Our Reader Alex DeVolpi Was Drawn Out of Retirement by the Fukushima Crisis. Find Out Why

By Alex DeVolpi

I'm a retired professional interested in Fukushima, and I've read and quoted your postings about nuclear-instrument limitations ("Lessons Learned," May, July, Sept. 2011; pgs. 16, 14, 38, respectively, and available online at www.controlglobal.com).

I agree in part with your analysis about Fukushima's core meltdowns, although I'm not as judgmental regarding the actions under chaotic conditions.

There is a now-expired patent "for the detection of in-core level" using a method "to correlate gamma radiation distribution inside and outside the reactor pressure vessel with the water level." Filed in 1984 and awarded in 1987, its title is "Monitoring System for a Liquid-Cooled Nuclear Fission Reactor." Regrettably, no action has been taken in the past 25 years that would have initiated retrofit for operating water-cooled reactors.

The patent was based on decades of relevant nuclear-diagnostic R&D at Argonne National Laboratory, and that work included studies involving Idaho reactors TREAT and LOFT using neutron/gamma hodoscope systems.

The Fukushima crisis has drawn me out of California retirement, and I've been active writing articles and stimulating revitalization of gamma water-level instrumentation studies at Argonne.
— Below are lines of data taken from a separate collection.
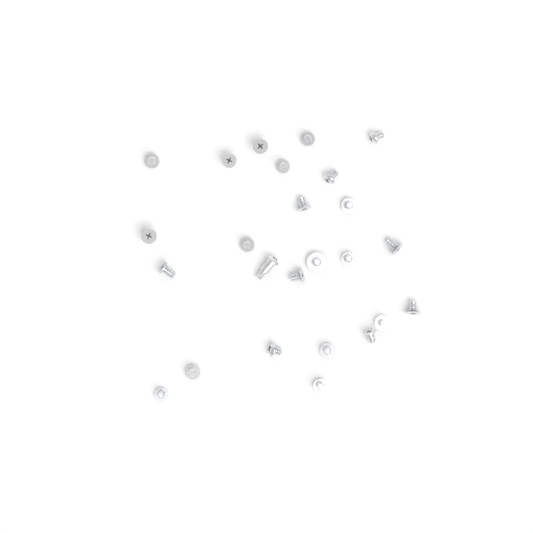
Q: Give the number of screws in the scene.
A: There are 25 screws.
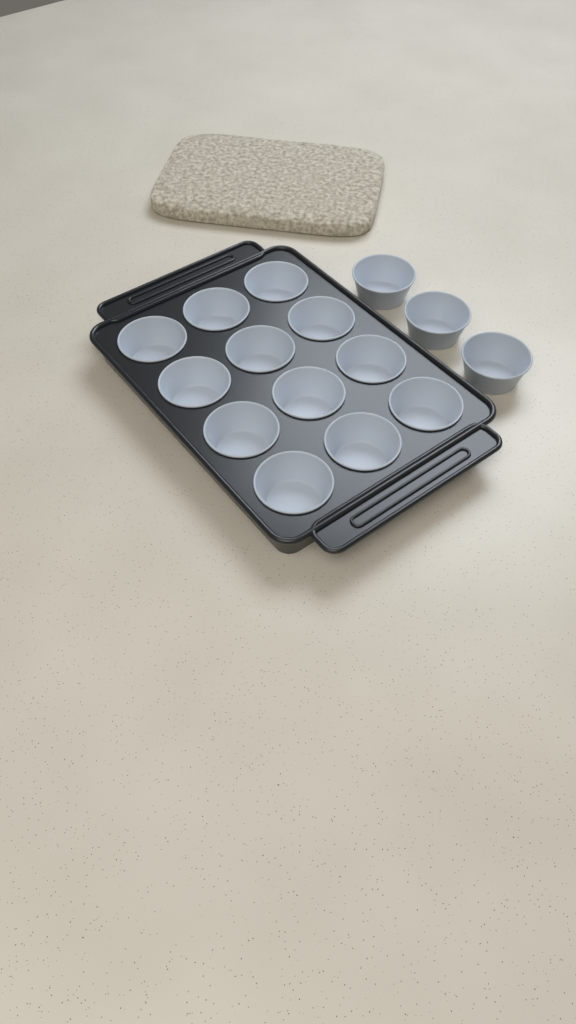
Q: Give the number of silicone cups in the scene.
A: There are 15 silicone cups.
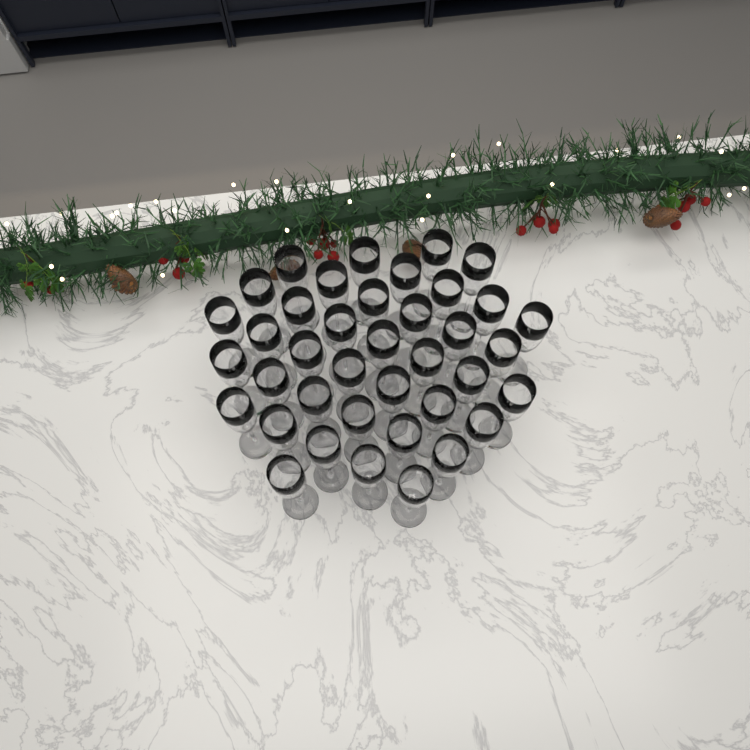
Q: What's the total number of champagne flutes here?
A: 39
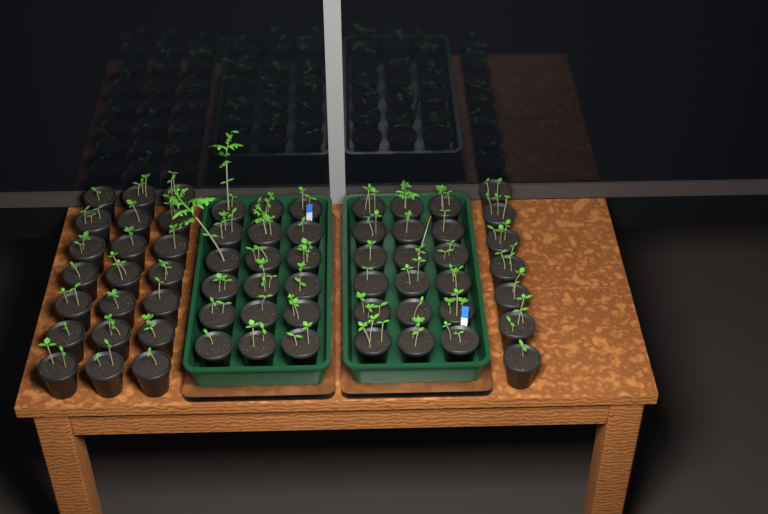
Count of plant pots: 64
I've also filed a provisional patent specific to the present circumstances at Fukushima, which I believe can be improved if they retroactively install a gamma-hodoscope monitoring system for determining water levels and fuel redistribution based on correlated decay gamma radiation—even more than a year after shutdown.

Ialso hope to reach responsible DOE and NRC officials with regard to helping the Japanese at Fukushima, and considering retrofit to operating light-water power reactors.